If this partial correlation is close to 0, then once we know Age, Arm, and Ht, the remaining variation in HtShoes tells us almost nothing about the remaining variation in hipcenter. Adding HtShoes is unlikely to be helpful.

An added–variable plot visualizes the same idea:

plt.scatter(resid_ht_shoes, resid_y, alpha=0.8)
plt.axhline(0, linestyle="--", color="grey")
plt.axvline(0, linestyle="--", color="grey")

# regression line of residuals on residuals
line = smf.ols(
    "resid_y ~ resid_ht_shoes",
    data=pd.DataFrame({"resid_y": resid_y,
                       "resid_ht_shoes": resid_ht_shoes}),
).fit()
x_grid = np.linspace(resid_ht_shoes.min(), resid_ht_shoes.max(), 100)
y_grid = line.params["Intercept"] + line.params["resid_ht_shoes"] * x_grid
plt.plot(x_grid, y_grid)
plt.xlabel("Residuals of HtShoes (given Age, Arm, Ht)")
plt.ylabel("Residuals of hipcenter (given Age, Arm, Ht)")
plt.tight_layout()

A nearly horizontal cloud with a flat regression line indicates that the new predictor adds little explanatory power once the others are in the model.

15.4 How this connects to PyStatsV1

Collinearity is one of the main reasons why “more predictors” does not always mean “better model.”

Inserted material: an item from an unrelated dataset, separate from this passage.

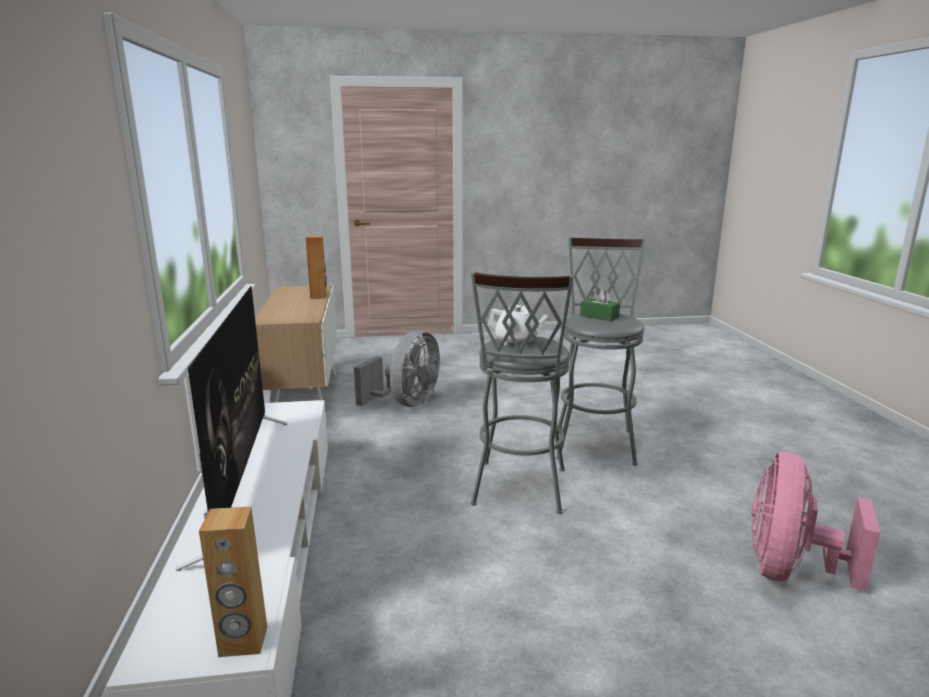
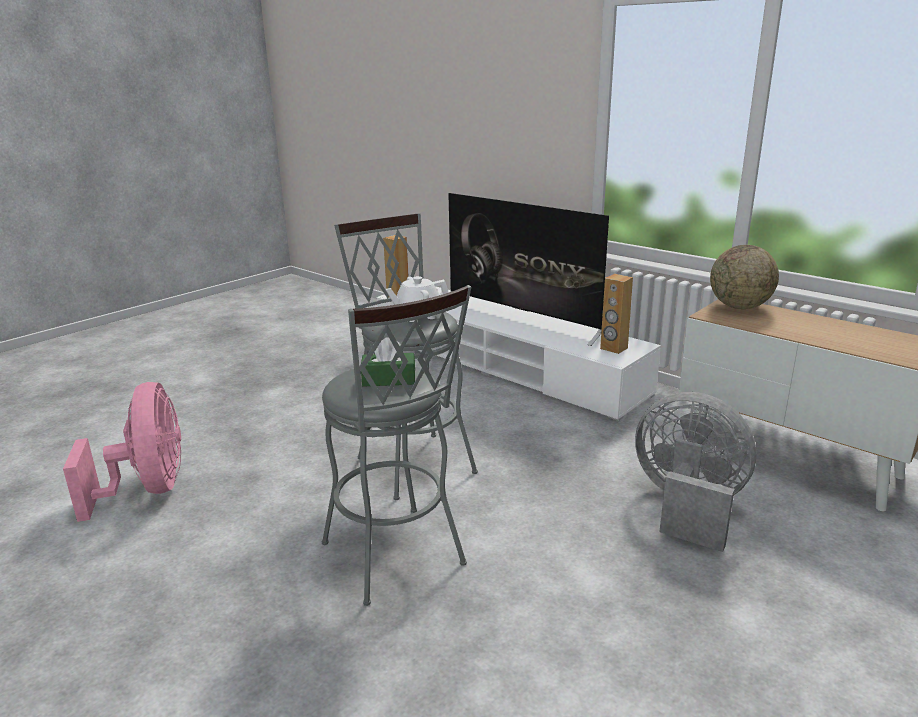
camera: 140 degrees right, 5 degrees up
(275, 317) = (739, 307): none -> globe
(319, 296) = (838, 345): brown speaker -> brown speaker (613, 348)
(406, 403) = (687, 506): grey fan -> grey fan turned 135 degrees clockwise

In later PyStatsV1 chapters and case studies you will see:

Scripts that compute and report VIFs alongside regression summaries.
Examples where we deliberately drop or combine highly correlated predictors to stabilize coefficients.
Model–comparison workflows that balance good fit, interpretability, and low collinearity.

When you adapt or extend PyStatsV1 code for your own data, you should:

check correlations and VIFs early,
be suspicious of models where small changes in the data flip coefficient signs or dramatically change magnitudes,
prefer smaller, well-behaved models when the goal is explanation.

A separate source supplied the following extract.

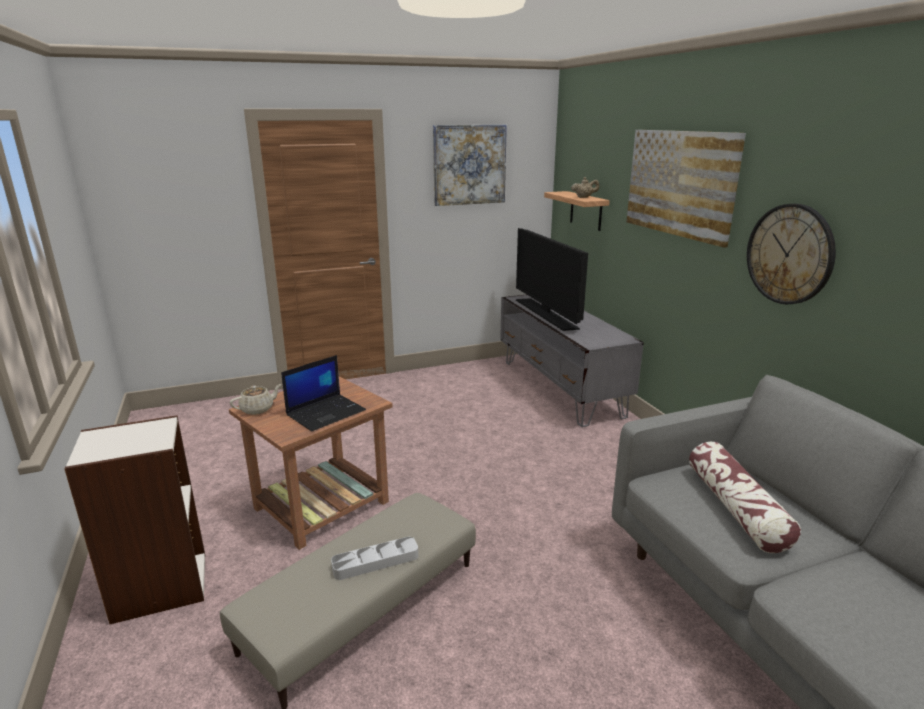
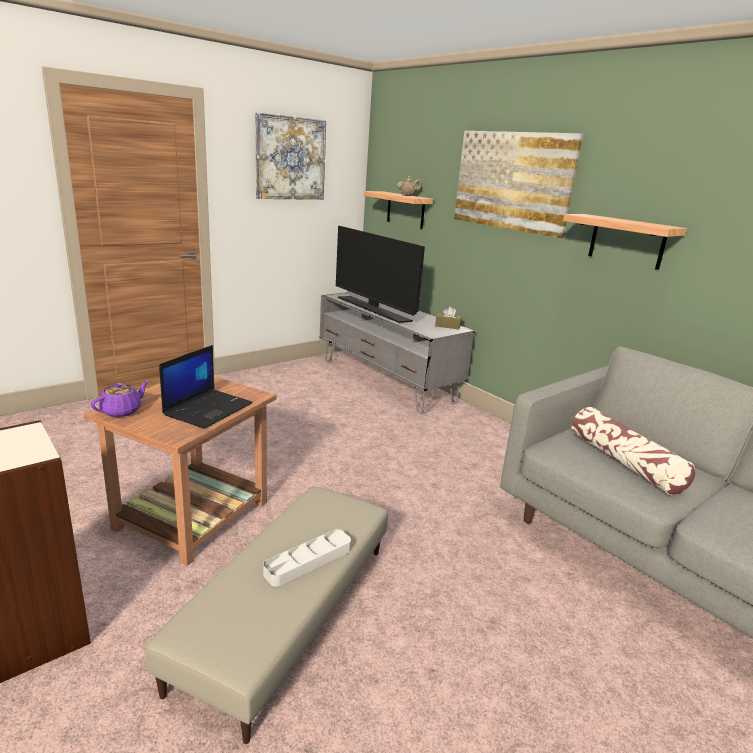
camera: 20 degrees left, 0 degrees up
(258, 409) = (122, 411): beige teapot -> purple teapot
(615, 336) = (447, 326): none -> brown tissue box
(789, 254) = (627, 241): wall clock -> shelf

15.5 What you should take away

Exact collinearity means some predictor is an exact linear combination of others. The design matrix is singular, the coefficients are not uniquely defined, but predictions can still be fine.
High collinearity (multicollinearity) occurs when predictors are highly correlated. It inflates standard errors and makes coefficients unstable and hard to interpret.
The variance inflation factor (VIF) quantifies how much collinearity inflates the variance of \(\hat\beta_j\). VIFs above 5–10 are often used as warning flags.
Collinearity can severely damage our ability to explain relationships, while having relatively little impact on prediction error.
Tools such as partial correlation and added–variable plots help decide whether a new predictor is worth adding to a model that already has several correlated variables.
When in doubt, prefer simpler models with reasonably low collinearity, especially when the goal is to communicate and interpret effects.